As the bale bounced in front of Gallen and rolled away, a thickset Lebanese man scoped the hay mow with his assault rifle and turned back to Gallen.
‘Arkie,’ said Gallen, weak. ‘My instructions worked?’
‘No, you can thank Chase for that,’ said the smiling mercenary. ‘He tracks all his vehicles with RFDs.’
CHAPTER 70
The blonde woman who smiled too much put the coffee on the desk in front of Gallen and left the observation room. He picked it up and sipped as Aaron Michaels adjusted the sound volume in the room. Behind the one-way glass in front of them, Florita Mendes spoke in relaxed but articulate sentences with two NSA spooks who’d been interviewing her for the past hour and ten minutes.
‘Like I said, Aaron,’ said Gallen, feeling his shin itch beneath the cast. ‘I’m not hearing many discrepancies here.’
‘Yeah, she’s pretty clean,’ said Aaron. ‘But I don’t want to cut an immunity deal and be embarrassed by it.’

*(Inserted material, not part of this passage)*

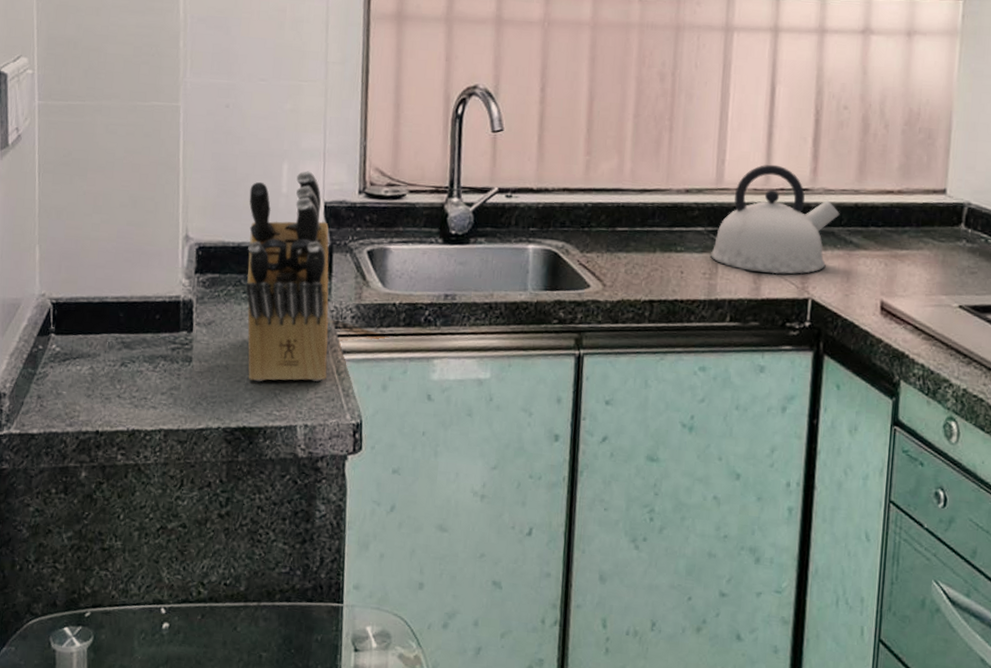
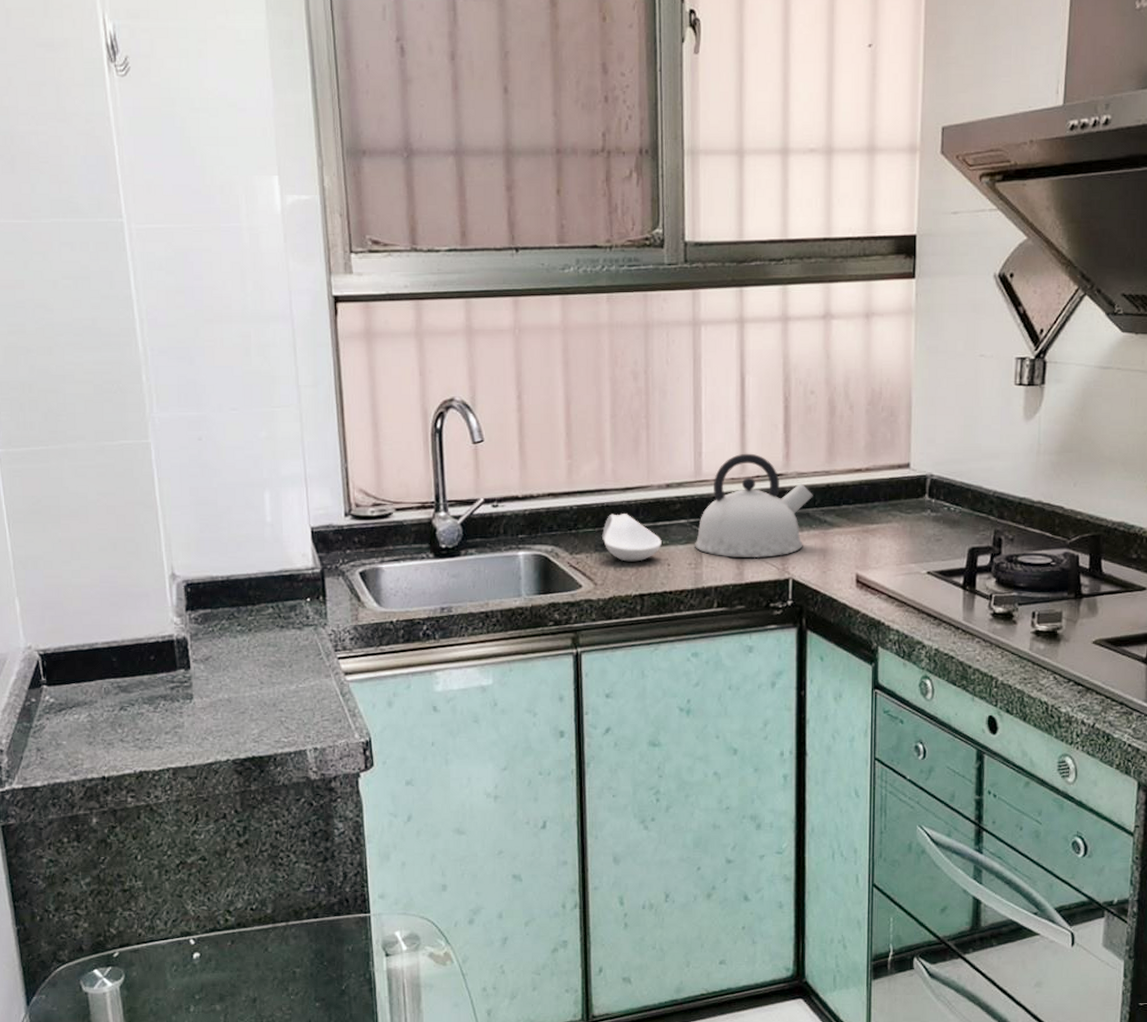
knife block: present [245,171,329,382] -> none [233,498,331,712]
spoon rest: none [615,214,677,266] -> present [602,514,662,562]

‘I guess not,’ said Gallen. He’d been in Washington for a week and had spent his own day with the National Security Agency’s WMD team, of which Aaron Michaels seemed to be one. He’d been asked to sit in on the Florita sessions and pick the lies or the half-truths in her story and they were now into the third day of the interview. But he wanted to be back on the farm helping Roy, and he didn’t like sitting behind one-way glass. He felt like a pervert.
‘And by the way, Gerry,’ said Aaron, as Florita rolled her eyes and told the investigators she’d already answered the question four times about her commercial relationship with ProProm, the Russian company making the nuclear power plants. ‘I’m sorry about those questions concerning Harbour Light Inc.’
‘Harbour Light?’ Gallen couldn’t recall the name.
‘You know: Chase Lang’s company? It was your good fortune being rescued by those special forces guys.’
‘Oh, that,’ said Gallen. ‘I have nothing to hide. I don’t know Arkie’s full name and I don’t know why Chase is operating an Arab crew in North America.’